George Robert Twelves Hewes: They did. And it hurt. Closing the harbor was no small thing — Boston lived by the sea. The economy, the trade, the livelihoods of thousands of people depended on that water. They thought that pain would break us, would force Boston to capitulate and pay for the tea. What they did not anticipate was that the other colonies would come to our aid. Wagon loads of food and supplies came into Boston overland. The colonies that had been hesitant or resistant started to see that what England had done to Boston could be done to any of them. The Intolerable Acts united the colonies more effectively than anything we could have done ourselves.

Dan: England tried to punish one city and ended up uniting a continent.

George Robert Twelves Hewes: That is exactly right. Power, when it overreaches, often does its opponents’ work for them.

Dan: George, what is the leadership lesson you would want people to take from that night at Griffin’s Wharf?

George Robert Twelves Hewes: That passion alone is not enough. Every man on those docks was passionate. Every one of us was angry. Anger is easy, Dan. Anger is cheap. What is hard — what is rare — is the discipline to channel that anger into something precise, something purposeful, something that cannot be dismissed or misread. We planned carefully. We organized deliberately. We executed without breaking formation. And then we swept the decks. That last part — the sweeping — that was leadership. That was saying: we know exactly what we are doing and why, and we are not going to let anything compromise the message.

Dan: And for someone who feels powerless today — someone who feels like they are being taxed without representation in some form, like their voice is not being heard — what would you tell them?

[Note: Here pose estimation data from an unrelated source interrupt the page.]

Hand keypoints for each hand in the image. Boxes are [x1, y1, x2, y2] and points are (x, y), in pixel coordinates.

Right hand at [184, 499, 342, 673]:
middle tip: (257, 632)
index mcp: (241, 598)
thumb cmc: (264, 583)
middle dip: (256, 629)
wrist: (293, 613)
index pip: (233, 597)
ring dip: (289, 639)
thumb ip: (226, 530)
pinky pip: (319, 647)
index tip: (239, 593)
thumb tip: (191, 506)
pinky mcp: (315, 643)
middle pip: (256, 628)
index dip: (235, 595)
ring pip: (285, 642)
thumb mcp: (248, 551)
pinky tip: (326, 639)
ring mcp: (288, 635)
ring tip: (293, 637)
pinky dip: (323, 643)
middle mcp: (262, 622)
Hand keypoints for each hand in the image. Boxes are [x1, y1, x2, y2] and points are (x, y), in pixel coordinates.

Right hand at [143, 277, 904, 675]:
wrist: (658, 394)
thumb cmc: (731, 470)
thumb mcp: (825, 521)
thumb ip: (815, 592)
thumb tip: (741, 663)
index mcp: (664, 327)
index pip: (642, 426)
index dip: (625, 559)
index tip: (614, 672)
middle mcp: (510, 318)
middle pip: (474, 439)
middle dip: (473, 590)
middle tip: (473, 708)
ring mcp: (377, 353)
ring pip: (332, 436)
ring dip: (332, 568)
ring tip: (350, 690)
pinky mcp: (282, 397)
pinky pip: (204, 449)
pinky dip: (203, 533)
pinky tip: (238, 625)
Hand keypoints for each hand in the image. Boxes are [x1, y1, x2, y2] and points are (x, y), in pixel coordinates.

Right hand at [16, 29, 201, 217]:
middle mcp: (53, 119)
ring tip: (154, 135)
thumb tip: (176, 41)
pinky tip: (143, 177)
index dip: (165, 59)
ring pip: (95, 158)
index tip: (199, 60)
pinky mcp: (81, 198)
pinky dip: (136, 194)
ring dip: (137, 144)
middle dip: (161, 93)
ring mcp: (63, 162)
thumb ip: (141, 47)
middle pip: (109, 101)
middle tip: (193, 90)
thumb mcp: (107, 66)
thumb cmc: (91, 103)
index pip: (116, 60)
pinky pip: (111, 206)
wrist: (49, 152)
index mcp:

George Robert Twelves Hewes: I was a shoemaker, Dan. I had no wealth, no title, no political power of any kind. I was exactly the kind of man that history tends to forget. And I was on those docks. I was one of the 116. What I would tell them is this: the size of your role in history is not determined by the size of your title. It is determined by whether you show up when it matters, whether you hold the line when others are watching, and whether you do your work with enough discipline that it cannot be ignored. Sweep the deck. Do your part cleanly. And trust that it matters.

Dan: George Robert Twelves Hewes — the last man standing from the night that changed everything. Thank you.

George Robert Twelves Hewes: It was a cold night, Dan. But it was worth every shiver.